Mathematical Framework
\ddot{m}(t) + 2\xi\omega\dot{m}(t) + \omega^2 m(t) = k\omega^2 u(t), \quad m(0) = m_0, \quad \dot{m}(0) = v_0
Parameters:
- m(t): biomarker value
- \xi: damping ratio (stability control)
- \omega = 2\pi/T: natural frequency
- k: steady-state gain
- u(t): external excitation
Autonomous Systems
Constant excitation (u(t) = 0):

- Stable: \omega^2 \geq 0 AND \omega\xi > 0
- Marginally stable: \omega^2 \geq 0 AND \omega\xi = 0
- Unstable: \omega^2 < 0 OR \omega\xi < 0
Real Data Examples
Four biological datasets illustrate distinct damping behaviors:
- Canadian Lynx (1821-1934): Annual trapping data showing predator-prey population cycles with pronounced oscillations
- Theophylline: Pharmacokinetic data from 12 subjects showing drug concentration after oral administration of the anti-asthmatic medication
- Indomethacin: Plasma concentration following intravenous injection of the anti-inflammatory drug in 6 subjects
- Orange Tree Growth: Trunk circumference measurements over time from a forestry growth study

This analysis requires \omega^2 \geq 0 for real natural frequencies, focusing on stable or oscillatory systems that better represent biological reality. Systems with \omega^2 < 0 exhibit purely exponential divergence without oscillations and lack practical relevance for modeling physiological processes.
Theoretical Analysis
| Damping | Condition | Solution Form | Behavior |
|---|---|---|---|
| Underdamped | 0 < \xi < 1, \omega^2 > 0 | e^{-\xi\omega t}[A\cos(\omega_d t) + B\sin(\omega_d t)] | Decaying oscillations |
| Critically damped | \xi = 1, \omega^2 > 0 | (A + Bt)e^{-\omega t} | Fastest decay without oscillation |
| Overdamped | \xi > 1, \omega^2 > 0 | Ae^{\lambda_1 t} + Be^{\lambda_2 t} | Slow exponential decay |
| Undamped | \xi = 0, \omega^2 > 0 | A\cos(\omega t) + B\sin(\omega t) | Sustained oscillations |
| Unstable | \omega^2 < 0 or \omega\xi < 0 | Exponential growth | System diverges |
where:
- \omega_d = \omega\sqrt{1 - \xi^2}: damped natural frequency
- \lambda_{1,2} = -\xi\omega \pm \omega\sqrt{\xi^2 - 1}: overdamped eigenvalues
- A, B: constants determined by initial conditions m_0, v_0
Joint Model with Survival Outcomes
The hazard function incorporates both the biomarker level and its rate of change:
\lambda(t) = \lambda_0(t) \exp(\alpha_1 m(t) + \alpha_2 \dot{m}^{\gamma}(t))
where:
- \lambda_0(t): baseline hazard function
- \alpha_1, \alpha_2: regression coefficients for biomarker level and velocity
- \gamma=0,1,2: power transformation for velocity (e.g., \gamma=2 squared to capture magnitude)
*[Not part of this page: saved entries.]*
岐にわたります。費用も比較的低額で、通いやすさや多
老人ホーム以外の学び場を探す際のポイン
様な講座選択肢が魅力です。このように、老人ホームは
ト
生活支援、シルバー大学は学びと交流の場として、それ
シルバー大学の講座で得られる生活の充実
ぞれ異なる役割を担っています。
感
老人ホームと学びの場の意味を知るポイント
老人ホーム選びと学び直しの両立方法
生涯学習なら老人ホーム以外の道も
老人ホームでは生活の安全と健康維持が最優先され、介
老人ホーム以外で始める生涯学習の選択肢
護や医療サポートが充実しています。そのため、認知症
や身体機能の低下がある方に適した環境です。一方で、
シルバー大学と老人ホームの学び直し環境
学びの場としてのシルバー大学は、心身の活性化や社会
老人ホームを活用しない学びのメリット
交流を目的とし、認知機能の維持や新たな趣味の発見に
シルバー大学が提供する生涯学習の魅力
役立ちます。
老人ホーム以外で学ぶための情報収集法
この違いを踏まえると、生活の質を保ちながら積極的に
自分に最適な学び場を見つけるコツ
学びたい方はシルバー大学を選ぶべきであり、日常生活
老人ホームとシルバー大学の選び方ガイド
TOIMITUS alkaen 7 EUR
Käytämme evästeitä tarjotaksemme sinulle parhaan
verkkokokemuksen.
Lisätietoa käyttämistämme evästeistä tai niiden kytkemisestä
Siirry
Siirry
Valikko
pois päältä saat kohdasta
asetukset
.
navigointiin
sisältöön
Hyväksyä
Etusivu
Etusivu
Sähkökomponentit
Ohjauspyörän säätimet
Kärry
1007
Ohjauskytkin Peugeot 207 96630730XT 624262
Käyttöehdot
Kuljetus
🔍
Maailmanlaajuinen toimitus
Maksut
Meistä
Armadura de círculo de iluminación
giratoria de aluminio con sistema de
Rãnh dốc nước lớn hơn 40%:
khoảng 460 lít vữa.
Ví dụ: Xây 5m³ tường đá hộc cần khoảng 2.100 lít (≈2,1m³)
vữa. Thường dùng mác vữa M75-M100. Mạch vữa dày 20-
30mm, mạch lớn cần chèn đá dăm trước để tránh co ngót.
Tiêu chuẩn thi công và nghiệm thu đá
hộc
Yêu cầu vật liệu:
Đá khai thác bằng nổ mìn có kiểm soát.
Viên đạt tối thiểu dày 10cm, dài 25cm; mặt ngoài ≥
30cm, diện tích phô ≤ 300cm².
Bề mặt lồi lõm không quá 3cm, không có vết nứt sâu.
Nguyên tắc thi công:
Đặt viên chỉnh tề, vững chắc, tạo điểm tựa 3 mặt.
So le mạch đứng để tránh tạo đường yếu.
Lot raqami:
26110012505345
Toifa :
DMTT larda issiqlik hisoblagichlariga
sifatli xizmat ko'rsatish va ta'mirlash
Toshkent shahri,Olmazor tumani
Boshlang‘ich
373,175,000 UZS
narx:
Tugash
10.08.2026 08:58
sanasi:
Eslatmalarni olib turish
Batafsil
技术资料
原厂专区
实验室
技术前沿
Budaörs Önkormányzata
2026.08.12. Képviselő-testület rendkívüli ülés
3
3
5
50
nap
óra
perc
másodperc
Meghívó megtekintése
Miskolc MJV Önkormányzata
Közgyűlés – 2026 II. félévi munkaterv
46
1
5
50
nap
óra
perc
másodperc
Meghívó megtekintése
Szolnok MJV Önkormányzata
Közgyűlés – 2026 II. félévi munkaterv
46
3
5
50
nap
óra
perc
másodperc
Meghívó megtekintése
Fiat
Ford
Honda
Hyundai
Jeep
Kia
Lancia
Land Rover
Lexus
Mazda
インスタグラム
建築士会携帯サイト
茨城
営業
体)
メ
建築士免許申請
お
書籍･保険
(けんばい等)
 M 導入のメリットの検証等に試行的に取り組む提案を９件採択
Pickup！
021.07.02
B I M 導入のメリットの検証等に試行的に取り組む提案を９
This formulation captures two distinct aspects of risk:
- m(t): The biomarker level itself (e.g., elevated glucose indicating immediate risk)
- \dot{m}(t): The biomarker volatility (e.g., rapid fluctuations indicating instability)
By incorporating \dot{m}^{\gamma}(t), we effectively model both the biomarker’s central tendency and its temporal variability—analogous to simultaneously capturing mean and variance effects on survival risk. This dual characterization provides richer prognostic information than static measurements alone.
Remark: For oscillatory biomarker dynamics (\xi < 1), using absolute values prevents positive and negative velocity contributions from canceling in cumulative hazard calculations, ensuring that all variability contributes to risk assessment.